Outsourced to Brendan Nyhan:
Brendan Nyhan: Kathleen Parker: Correlation=causation: A conservative organization called the Intercollegiate Studies Institute has released a new report which shows (yet again) that most Americans don't have extensive factual knowledge of politics. (Whether this matters very much is a question that has been widely debated among political scientists.)
Based on this finding, the Washington Post's Kathleen Parker embarassed herself and her newspaper by suggesting that "passive activities... diminish civic literacy" while "[a]ctively pursuing information... and participating in high-level conversations... makes one smarter":
What's behind the dumbing down of America? The ISI found that passive activities, such as watching television (including TV news) and talking on the phone, diminish civic literacy.
Actively pursuing information through print media and participating in high-level conversations -- even, potentially, blogging -- makes one smarter.
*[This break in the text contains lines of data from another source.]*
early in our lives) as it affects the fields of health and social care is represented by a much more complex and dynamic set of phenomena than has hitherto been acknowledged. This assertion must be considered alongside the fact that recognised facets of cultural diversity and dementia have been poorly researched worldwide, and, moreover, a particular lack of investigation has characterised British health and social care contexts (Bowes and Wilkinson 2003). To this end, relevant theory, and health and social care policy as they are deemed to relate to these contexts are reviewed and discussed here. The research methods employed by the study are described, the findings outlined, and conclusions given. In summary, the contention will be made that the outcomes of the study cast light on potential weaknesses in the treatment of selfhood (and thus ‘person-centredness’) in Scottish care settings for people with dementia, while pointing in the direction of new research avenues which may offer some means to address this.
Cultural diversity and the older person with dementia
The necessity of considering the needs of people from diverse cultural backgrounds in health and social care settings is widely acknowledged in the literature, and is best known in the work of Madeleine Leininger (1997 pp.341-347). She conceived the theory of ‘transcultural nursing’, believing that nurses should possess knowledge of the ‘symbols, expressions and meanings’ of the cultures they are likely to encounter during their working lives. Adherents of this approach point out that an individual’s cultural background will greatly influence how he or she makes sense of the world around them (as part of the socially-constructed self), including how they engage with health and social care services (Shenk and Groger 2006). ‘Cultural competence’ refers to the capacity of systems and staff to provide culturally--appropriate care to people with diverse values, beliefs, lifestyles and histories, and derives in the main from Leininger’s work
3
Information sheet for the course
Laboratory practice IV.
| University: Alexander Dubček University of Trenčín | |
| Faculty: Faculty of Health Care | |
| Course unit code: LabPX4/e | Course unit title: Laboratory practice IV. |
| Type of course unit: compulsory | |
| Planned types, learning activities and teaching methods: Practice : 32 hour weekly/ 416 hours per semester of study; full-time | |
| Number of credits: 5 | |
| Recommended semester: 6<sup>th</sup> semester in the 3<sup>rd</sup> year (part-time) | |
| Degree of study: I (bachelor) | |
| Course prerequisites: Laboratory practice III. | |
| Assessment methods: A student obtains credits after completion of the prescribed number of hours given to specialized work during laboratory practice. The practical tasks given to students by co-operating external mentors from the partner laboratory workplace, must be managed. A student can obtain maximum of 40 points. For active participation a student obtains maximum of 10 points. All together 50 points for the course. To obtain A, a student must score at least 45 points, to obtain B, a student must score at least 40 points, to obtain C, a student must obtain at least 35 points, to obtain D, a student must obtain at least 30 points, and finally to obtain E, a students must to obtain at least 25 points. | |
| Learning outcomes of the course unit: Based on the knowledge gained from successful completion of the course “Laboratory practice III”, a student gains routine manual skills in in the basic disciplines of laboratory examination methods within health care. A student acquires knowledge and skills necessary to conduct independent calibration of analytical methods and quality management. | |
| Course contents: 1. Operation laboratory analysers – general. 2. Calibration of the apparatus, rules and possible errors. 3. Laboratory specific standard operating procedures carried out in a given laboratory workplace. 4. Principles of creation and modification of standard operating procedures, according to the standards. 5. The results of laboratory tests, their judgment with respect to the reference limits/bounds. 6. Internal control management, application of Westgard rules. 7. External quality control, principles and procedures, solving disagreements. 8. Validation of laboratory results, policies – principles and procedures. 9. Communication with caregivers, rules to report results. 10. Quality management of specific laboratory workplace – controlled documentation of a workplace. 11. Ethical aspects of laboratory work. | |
But as anyone who has taken statistics 101 knows, correlation does not equal causation. The fact that people who score lower on the ISI quiz tend to watch TV and talk on the phone does not mean that those activities reduce their civic literacy. A more plausible explanation is that people who have low civic literacy scores also tend to watch more TV and talk on the phone more. (At a minimum, Parker and ISI can't distinguish between these two possibilities with cross-sectional survey data.)
How did this passage make it into the newspaper? Does anyone at the Post know anything about statistics?
Why oh why can't we have a better press corps?